With the line containing "almoço convívio dedicado aos participantes da" as the starting point, output the remaining lines of the data exactly as they are, through the last.

* * * * * * *

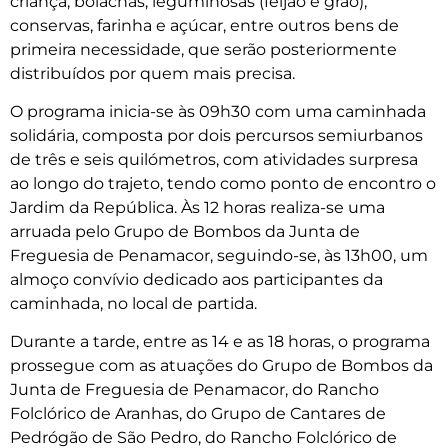
criança, bolachas, leguminosas (feijão e grão),
conservas, farinha e açúcar, entre outros bens de
primeira necessidade, que serão posteriormente
distribuídos por quem mais precisa.
O programa inicia-se às 09h30 com uma caminhada
solidária, composta por dois percursos semiurbanos
de três e seis quilómetros, com atividades surpresa
ao longo do trajeto, tendo como ponto de encontro o
Jardim da República. Às 12 horas realiza-se uma
arruada pelo Grupo de Bombos da Junta de
Freguesia de Penamacor, seguindo-se, às 13h00, um
almoço convívio dedicado aos participantes da
caminhada, no local de partida.
Durante a tarde, entre as 14 e as 18 horas, o programa
prossegue com as atuações do Grupo de Bombos da
Junta de Freguesia de Penamacor, do Rancho
Folclórico de Aranhas, do Grupo de Cantares de
Pedrógão de São Pedro, do Rancho Folclórico de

* * * * * * *

--- Task answer ---
almoço convívio dedicado aos participantes da
caminhada, no local de partida.
Durante a tarde, entre as 14 e as 18 horas, o programa
prossegue com as atuações do Grupo de Bombos da
Junta de Freguesia de Penamacor, do Rancho
Folclórico de Aranhas, do Grupo de Cantares de
Pedrógão de São Pedro, do Rancho Folclórico de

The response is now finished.